─── Supplied material

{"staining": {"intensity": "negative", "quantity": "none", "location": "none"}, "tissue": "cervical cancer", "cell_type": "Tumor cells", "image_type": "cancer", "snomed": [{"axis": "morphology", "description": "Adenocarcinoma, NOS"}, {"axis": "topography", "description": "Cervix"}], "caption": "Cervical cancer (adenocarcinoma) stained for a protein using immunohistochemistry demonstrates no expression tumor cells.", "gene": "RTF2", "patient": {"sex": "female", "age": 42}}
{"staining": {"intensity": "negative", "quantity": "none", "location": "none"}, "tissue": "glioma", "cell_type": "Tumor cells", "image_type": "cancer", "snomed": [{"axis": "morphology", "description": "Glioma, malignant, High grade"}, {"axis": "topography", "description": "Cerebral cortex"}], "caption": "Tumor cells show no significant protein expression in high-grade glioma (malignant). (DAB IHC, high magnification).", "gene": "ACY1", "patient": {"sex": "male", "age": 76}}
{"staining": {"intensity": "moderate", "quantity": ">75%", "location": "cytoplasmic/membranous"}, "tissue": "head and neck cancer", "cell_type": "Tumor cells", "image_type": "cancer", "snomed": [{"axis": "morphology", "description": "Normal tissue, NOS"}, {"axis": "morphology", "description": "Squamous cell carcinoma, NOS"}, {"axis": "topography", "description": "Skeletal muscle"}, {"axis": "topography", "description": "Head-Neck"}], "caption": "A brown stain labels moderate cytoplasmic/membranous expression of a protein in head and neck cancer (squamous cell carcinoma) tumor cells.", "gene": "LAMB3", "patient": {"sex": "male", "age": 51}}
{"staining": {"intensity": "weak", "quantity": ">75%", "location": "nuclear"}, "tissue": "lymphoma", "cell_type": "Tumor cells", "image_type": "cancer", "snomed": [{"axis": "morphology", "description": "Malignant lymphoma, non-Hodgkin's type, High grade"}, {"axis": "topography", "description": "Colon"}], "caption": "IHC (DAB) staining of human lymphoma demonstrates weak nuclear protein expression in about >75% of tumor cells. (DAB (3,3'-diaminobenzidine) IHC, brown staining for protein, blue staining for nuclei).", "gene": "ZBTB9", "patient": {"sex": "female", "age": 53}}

──────

Problem to work on:
Nothing in the data should be altered; please repeat it exactly.

Answer space:
{"staining": {"intensity": "negative", "quantity": "none", "location": "none"}, "tissue": "cervical cancer", "cell_type": "Tumor cells", "image_type": "cancer", "snomed": [{"axis": "morphology", "description": "Adenocarcinoma, NOS"}, {"axis": "topography", "description": "Cervix"}], "caption": "Cervical cancer (adenocarcinoma) stained for a protein using immunohistochemistry demonstrates no expression tumor cells.", "gene": "RTF2", "patient": {"sex": "female", "age": 42}}
{"staining": {"intensity": "negative", "quantity": "none", "location": "none"}, "tissue": "glioma", "cell_type": "Tumor cells", "image_type": "cancer", "snomed": [{"axis": "morphology", "description": "Glioma, malignant, High grade"}, {"axis": "topography", "description": "Cerebral cortex"}], "caption": "Tumor cells show no significant protein expression in high-grade glioma (malignant). (DAB IHC, high magnification).", "gene": "ACY1", "patient": {"sex": "male", "age": 76}}
{"staining": {"intensity": "moderate", "quantity": ">75%", "location": "cytoplasmic/membranous"}, "tissue": "head and neck cancer", "cell_type": "Tumor cells", "image_type": "cancer", "snomed": [{"axis": "morphology", "description": "Normal tissue, NOS"}, {"axis": "morphology", "description": "Squamous cell carcinoma, NOS"}, {"axis": "topography", "description": "Skeletal muscle"}, {"axis": "topography", "description": "Head-Neck"}], "caption": "A brown stain labels moderate cytoplasmic/membranous expression of a protein in head and neck cancer (squamous cell carcinoma) tumor cells.", "gene": "LAMB3", "patient": {"sex": "male", "age": 51}}
{"staining": {"intensity": "weak", "quantity": ">75%", "location": "nuclear"}, "tissue": "lymphoma", "cell_type": "Tumor cells", "image_type": "cancer", "snomed": [{"axis": "morphology", "description": "Malignant lymphoma, non-Hodgkin's type, High grade"}, {"axis": "topography", "description": "Colon"}], "caption": "IHC (DAB) staining of human lymphoma demonstrates weak nuclear protein expression in about >75% of tumor cells. (DAB (3,3'-diaminobenzidine) IHC, brown staining for protein, blue staining for nuclei).", "gene": "ZBTB9", "patient": {"sex": "female", "age": 53}}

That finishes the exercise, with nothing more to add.